EXERCISE — Quote the passage on states and measurement below, everything from "Posted by Robert" down to "the resulting state.".

EXCERPTED TEXT —
------

Whereas the reality does not change, things evolve, move, interact as they do, the definition of state thereupon changes with the definition of the properties we apply to describe these things. The objective thing is the observation, the "state" an extrapolation of the latter. To start constructing a state, which in the sequence is observed, turns to my opinion things upside down. The lid is removed in the course of the measurement in order to measure thedimension without lid, and it was not observed that the lid was removed before the observation. The latter has a completely different status, a "criminalistic one": Who put down the lid?
Once the state is produced by the activity to measure, it does not have an ontological identity of its own.
Further, all the positions the lid can have wrt the container are continuous in space. The is nothing to mark
a specific position which everybody would recognize as being distinct from all others. Only by specifying artificially a position range as "lid open", it can be described and observed. Any definition of "lid-open-ness" produces another state on the very same unambiguous reality. Measuring the container without the lid may not even require removing the lid at all.
Therefore, I'd say your solution is not as effective or necessary to describe the respective measurement.
"States" are a "treacherous" concept in a world which we all very well know is never anywhere at rest. The art of ontology engineering is using the concepts that produce the most robust identities as reference under change of context and purpose, and not what we regard as the most analytical ones. We are all tempted in this culture to try to describe the world exhaustively by atomic elements, but no one has ever succeeded to do so .
Comments?
Posted by Robert on 11/4/2017
As in physics, you can know either the state of objects in the universe or the forces that act upon them, but never both ( The proposal takes the former as more valuable for the work that we are attempting to do – describe the state of objects in our care either for conservation purposes or for simple descriptive purposes. The CRM seems to try to model the ephemeral forces, to the exclusion of the things being acted upon.
By which I mean that E11 Modification enables the description of the transforming force (the opening of the lid) but does not allow the identification of the resulting state.

------

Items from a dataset
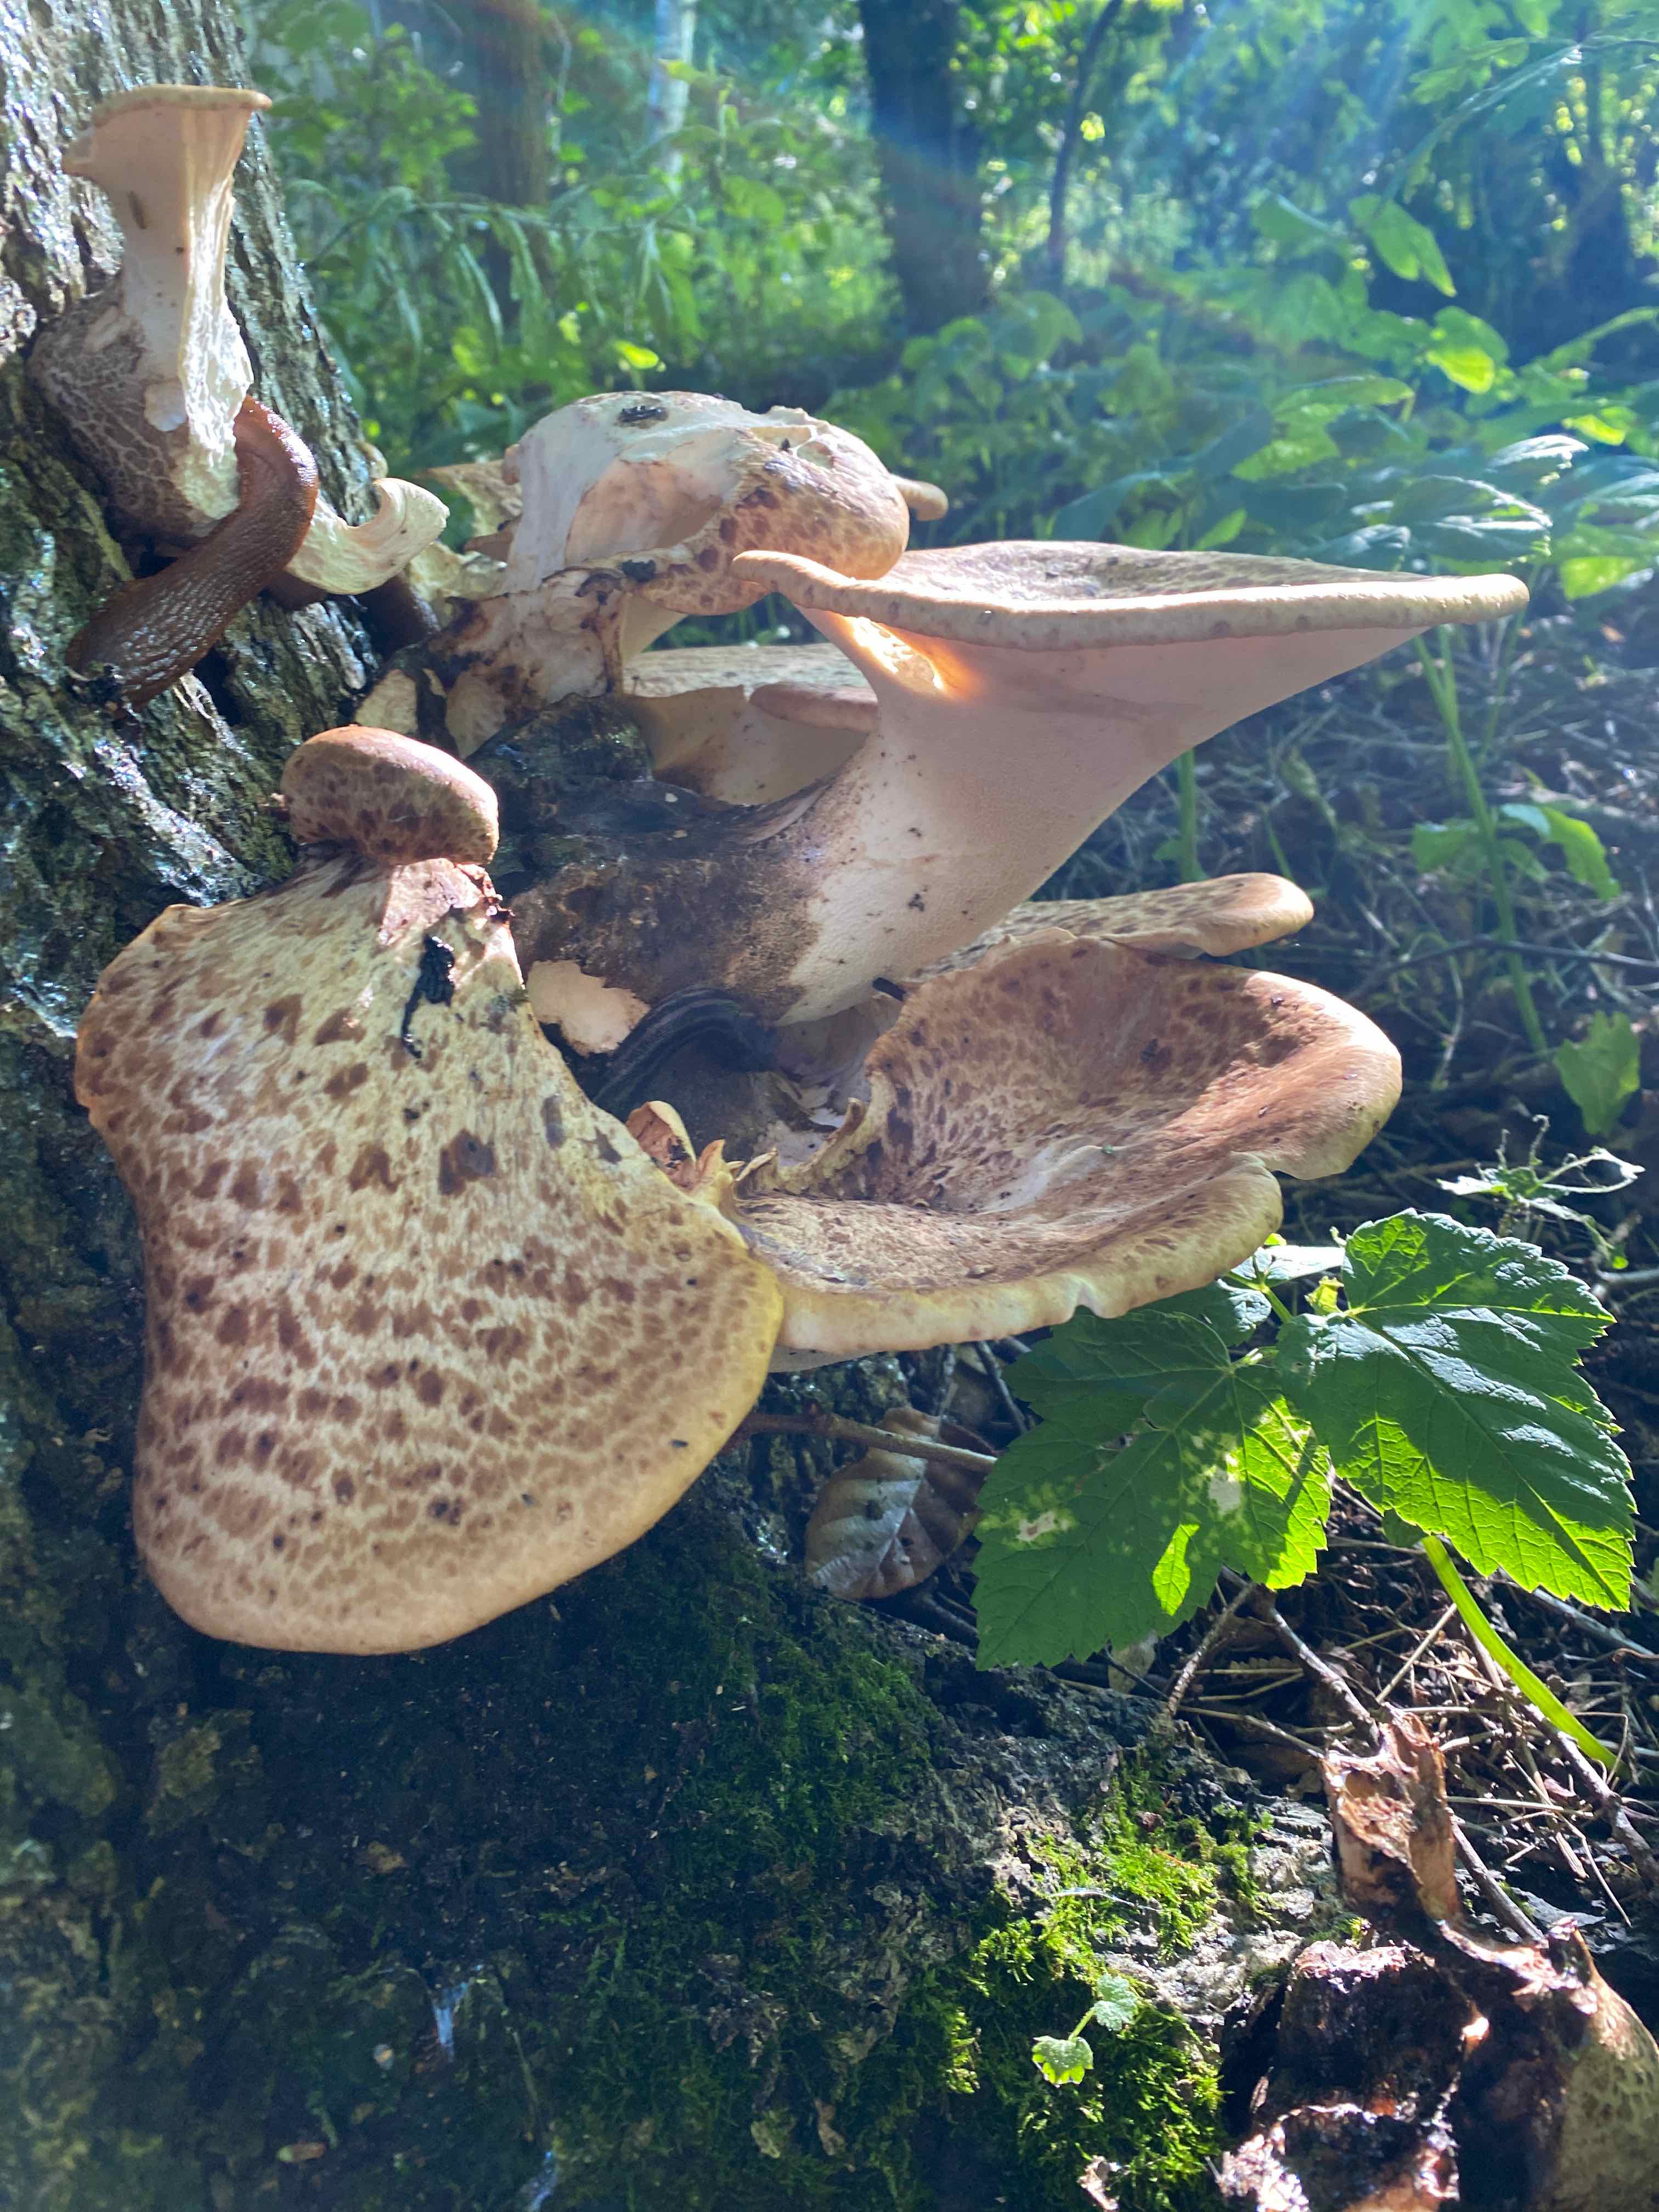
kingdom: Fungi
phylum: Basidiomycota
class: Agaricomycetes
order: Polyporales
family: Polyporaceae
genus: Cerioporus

------

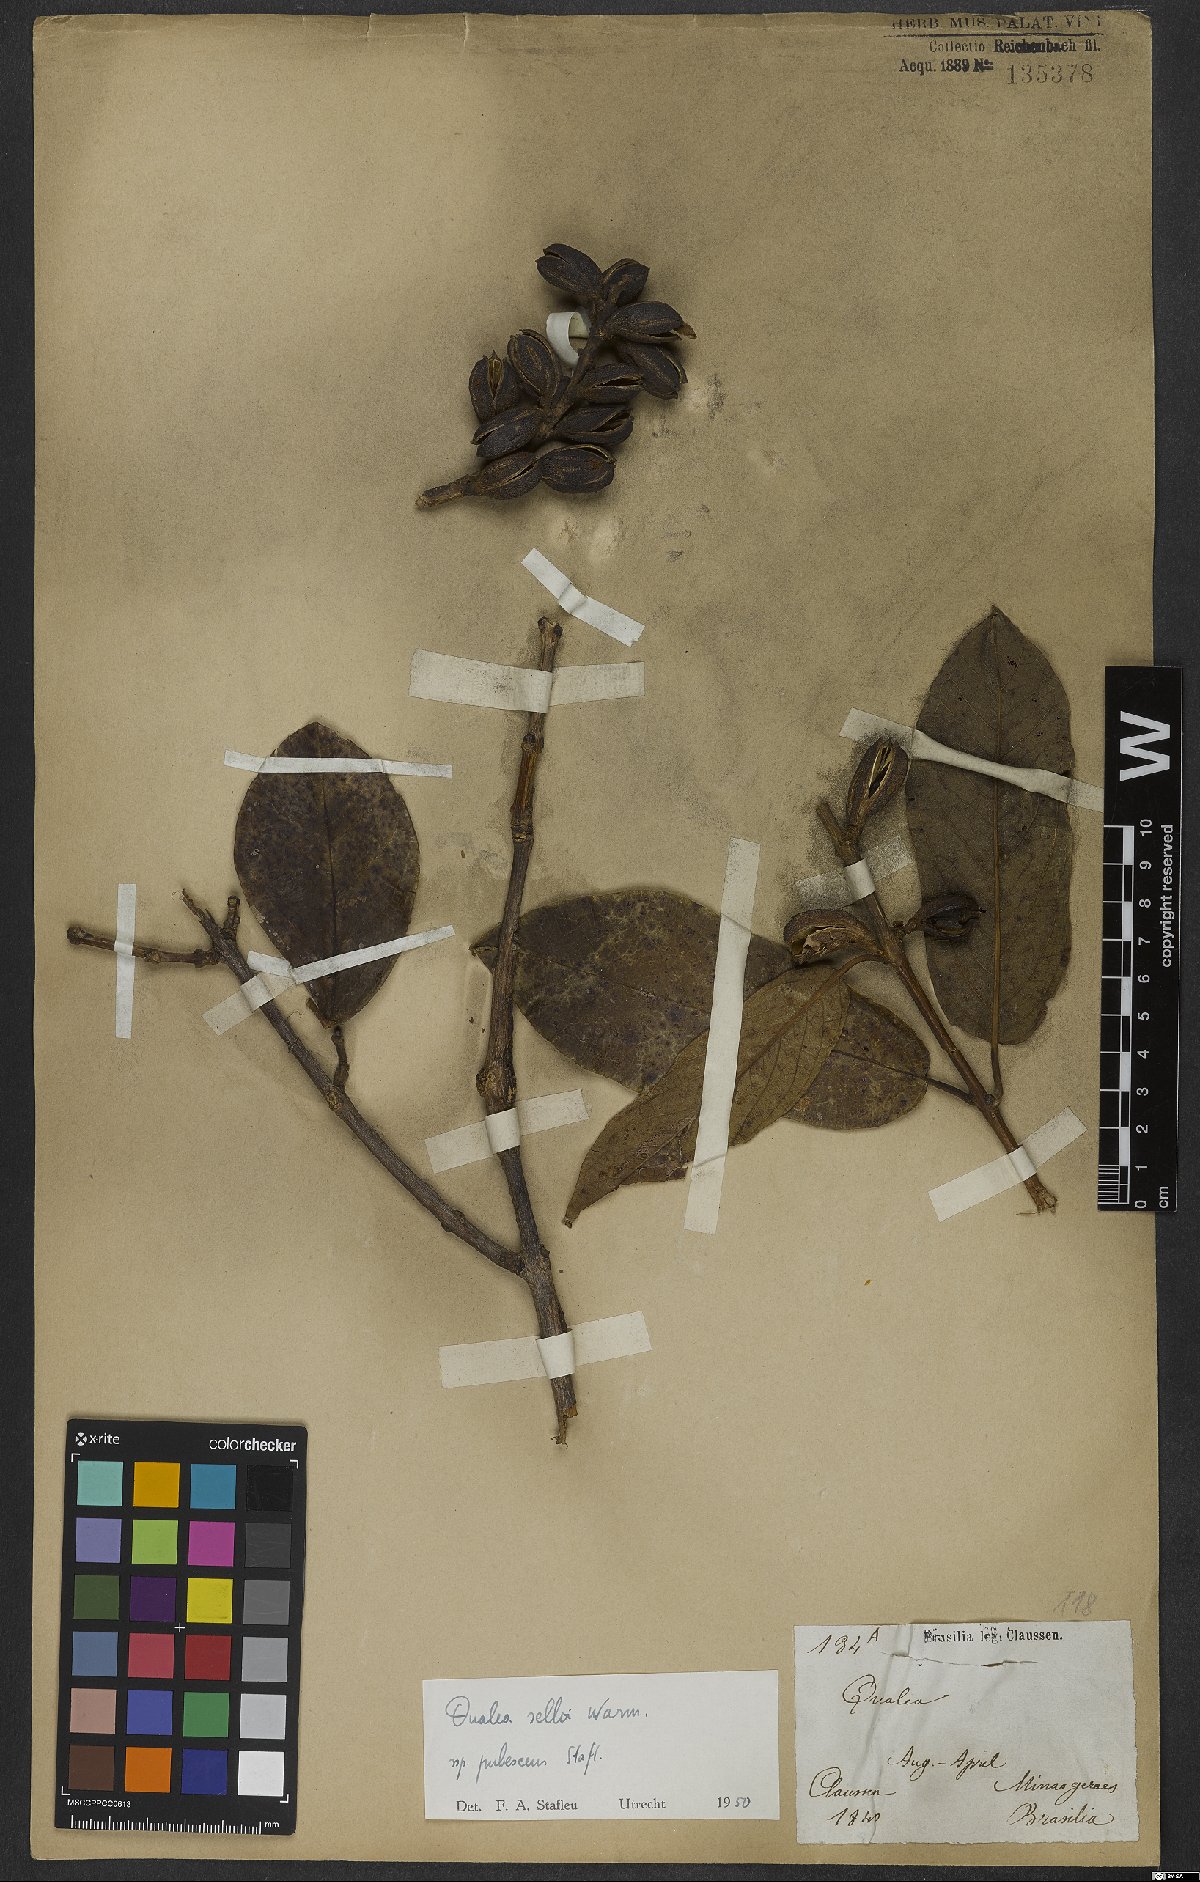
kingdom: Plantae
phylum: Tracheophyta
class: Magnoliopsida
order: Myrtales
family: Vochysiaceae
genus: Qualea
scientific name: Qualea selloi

------

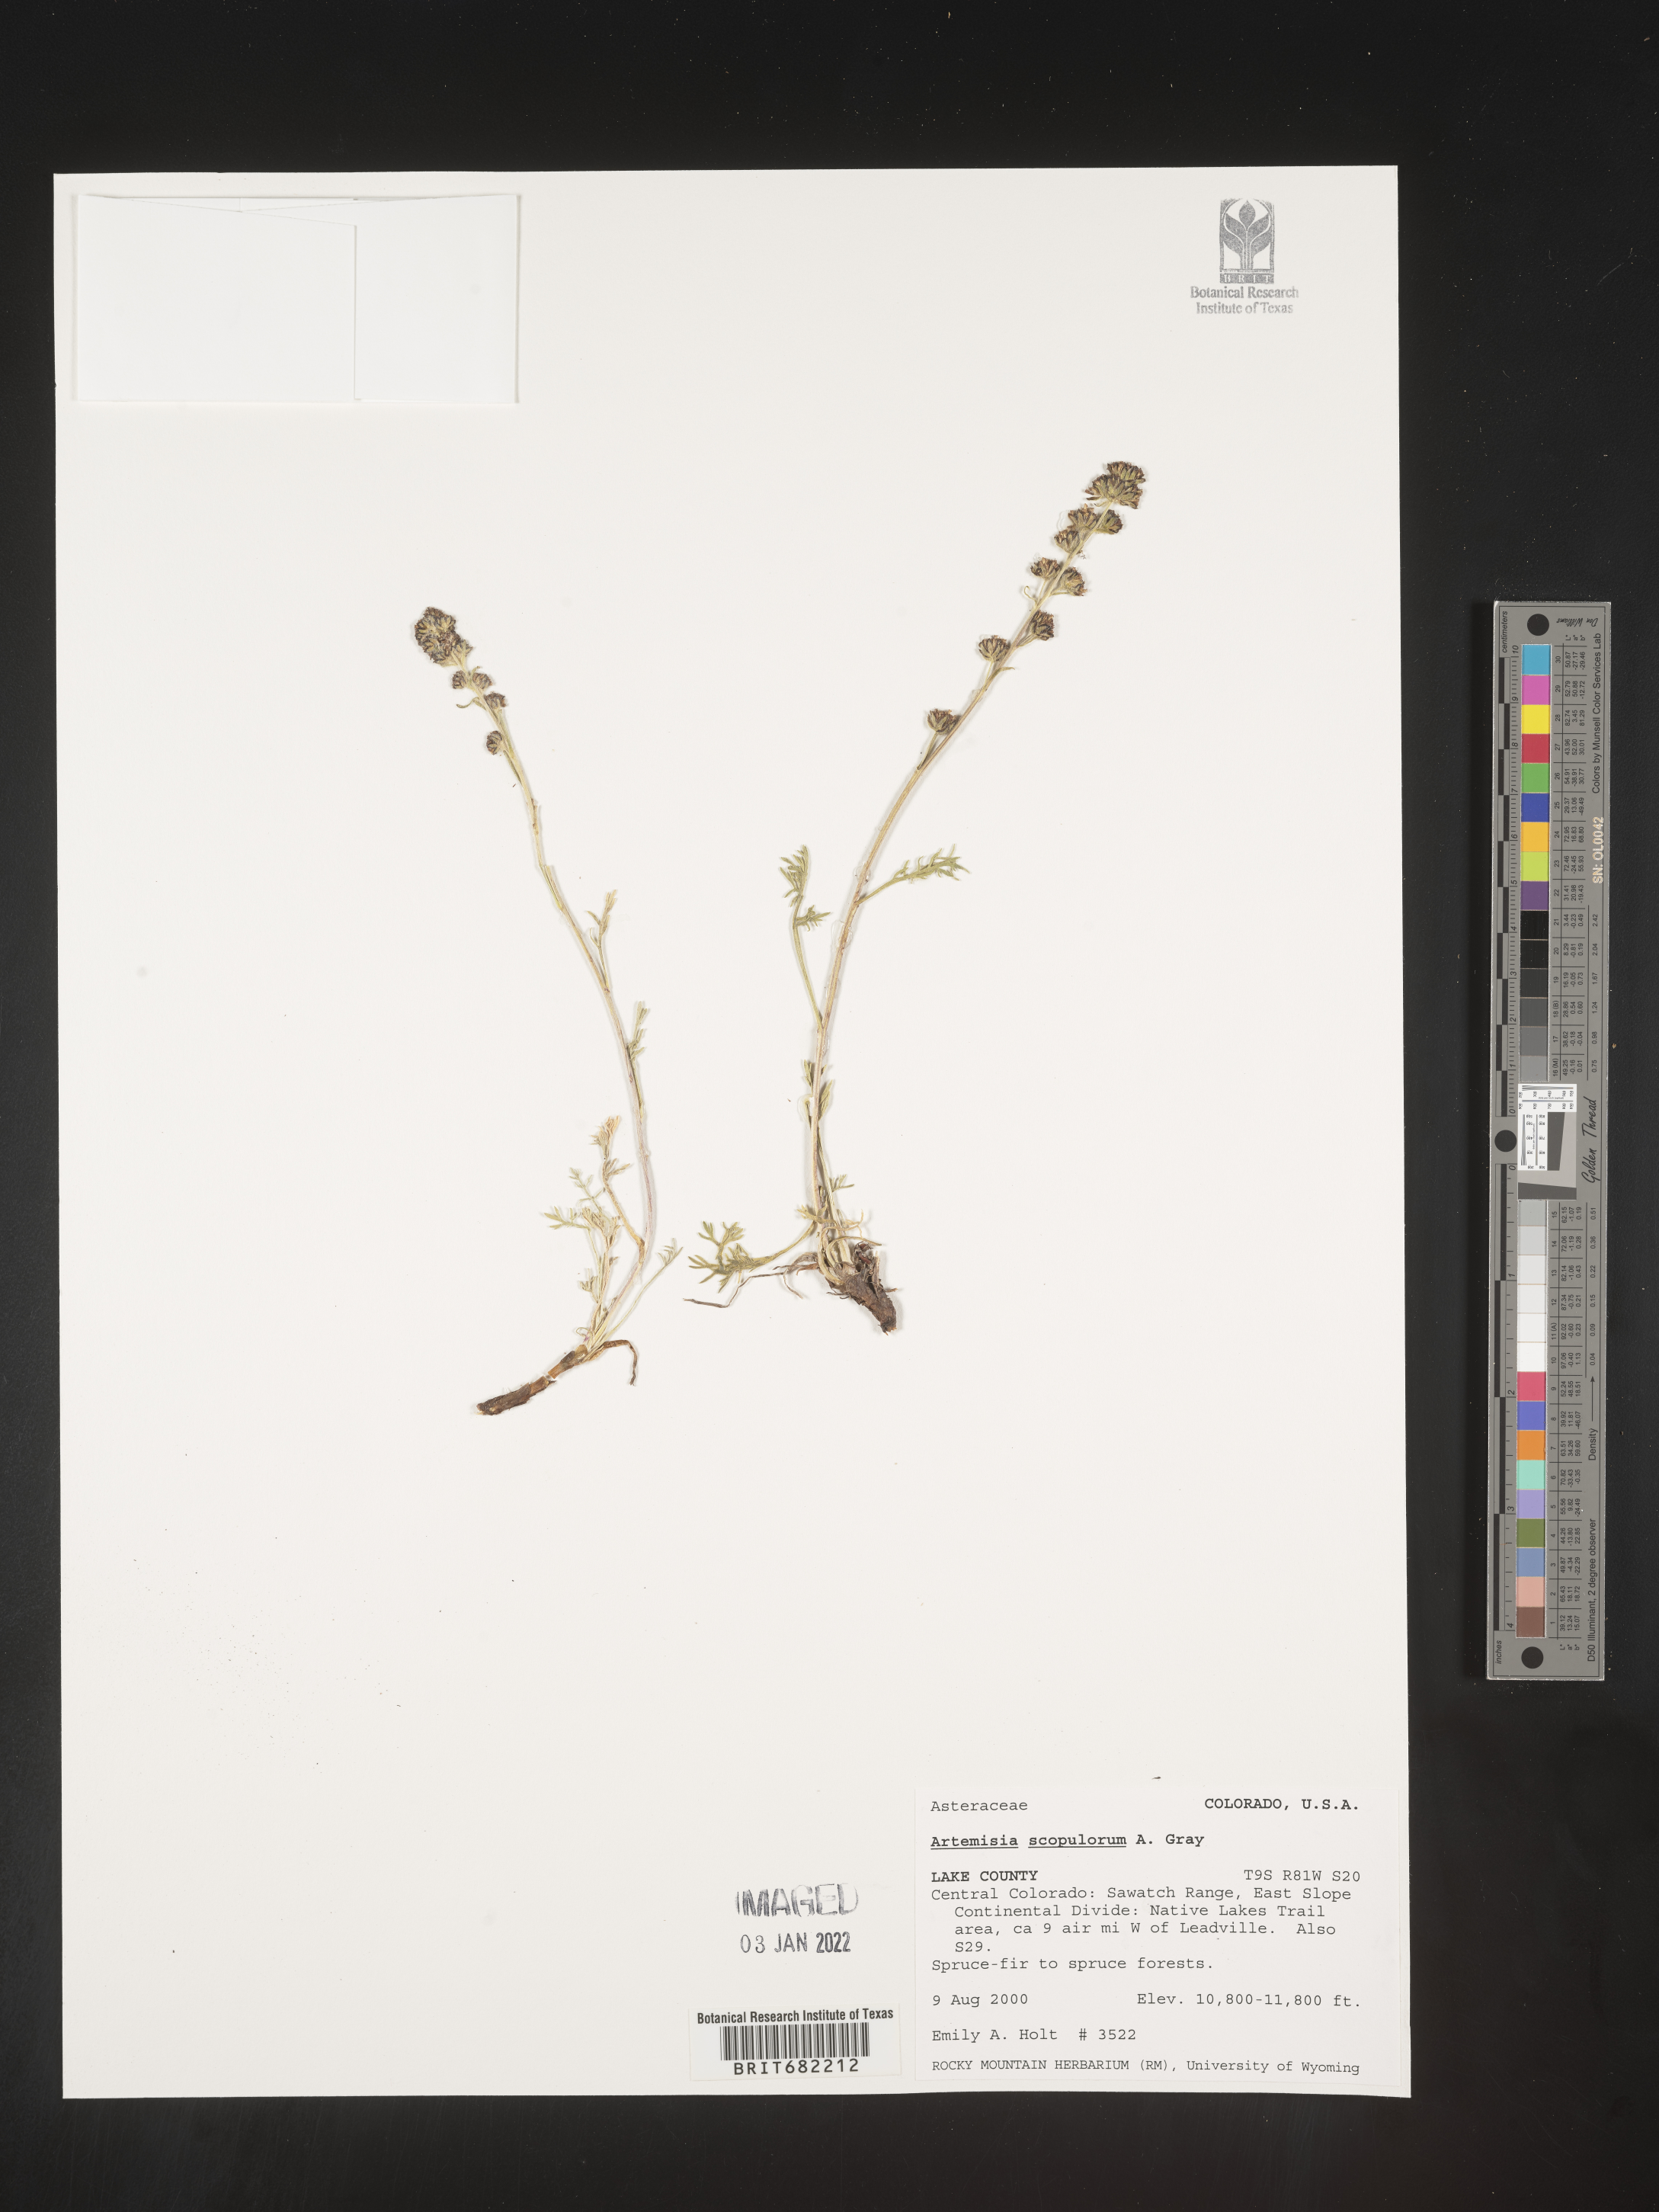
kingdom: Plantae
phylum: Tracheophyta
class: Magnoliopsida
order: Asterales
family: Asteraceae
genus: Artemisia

------

RESPONSE BOX —
Posted by Robert on 11/4/2017
As in physics, you can know either the state of objects in the universe or the forces that act upon them, but never both ( The proposal takes the former as more valuable for the work that we are attempting to do – describe the state of objects in our care either for conservation purposes or for simple descriptive purposes. The CRM seems to try to model the ephemeral forces, to the exclusion of the things being acted upon.
By which I mean that E11 Modification enables the description of the transforming force (the opening of the lid) but does not allow the identification of the resulting state.